A: Oh definitely. It’s so different working with the writer, because you get to see how the show evolves and how things need to be cut or added into the show to make it work. With Shakespeare, or anything else really, the language tells you what’s going on. With “Grow Up, Already!” Valerie put a lot of trust is us as actors to show and not tell the story. That’s something that’s really amazing and that we wouldn’t have gotten to do otherwise.

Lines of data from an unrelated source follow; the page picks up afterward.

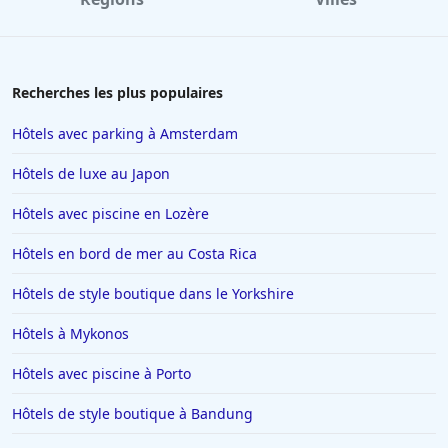
Recherches les plus populaires
Hôtels avec parking à Amsterdam
Hôtels de luxe au Japon
Hôtels avec piscine en Lozère
Hôtels en bord de mer au Costa Rica
Hôtels de style boutique dans le Yorkshire
Hôtels à Mykonos
Hôtels avec piscine à Porto
Hôtels de style boutique à Bandung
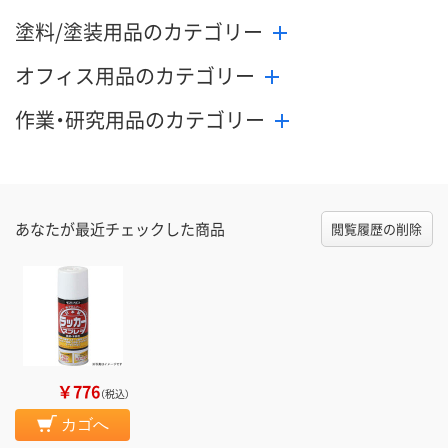
塗料/塗装用品のカテゴリー
オフィス用品のカテゴリー
作業・研究用品のカテゴリー
あなたが最近チェックした商品
閲覧履歴の削除
￥776
（税込）
カゴへ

Q: What’s your background in theater?
A: I did a lot of theater in high school. I was in a production or doing something theater-related every semester.

Q: If you could do it all again, what would you change?
A: I wish I didn’t over-think my character. Jayla didn’t happen as naturally as I wanted her to happen. My nerves about doing this character right were gone after opening night, which I personally think was a little late in the game!

Q: What was your favorite line from the play?
A: After the kiss scene, when I tell Matthew, “Uh-uh. This isn’t happening. Goodbye.” Because I’m just as awkward as Jayla when it comes to boys.

Q: Who was your favorite character?
A: Mallory, hands down. I think her character arc is beautifully written, and her death took an emotional toll not only the characters but on the actors who played those characters. There have been many times where I’ve cried on my bench as Claire delivers her powerful monologue. Also, Mallory is super cool and always supports Jayla, no matter what.

Q: If you could have played anyone else, who would it have been?
A: I don’t know, to be quite honest. Jayla was so close to my journey in my life that I can’t think of anyone else to embody. Maybe the therapist, because there has been many times that I’ve been skeptical of some of my friend’s issues. It’s so easy to say the wrong things when it comes to friends who sound crazy, and I really like the humor in that.

“Grow Up, Already!” closed this past weekend, but the Theater and Dance department’s senior thesis season is not yet over. “Destiny”, written and directed by Daejione Jones ’15, plays in Studio Three in Webster Hall March 5-7, and Bryce Monroe ’15’s piece “Invisible Man” plays April 2-4.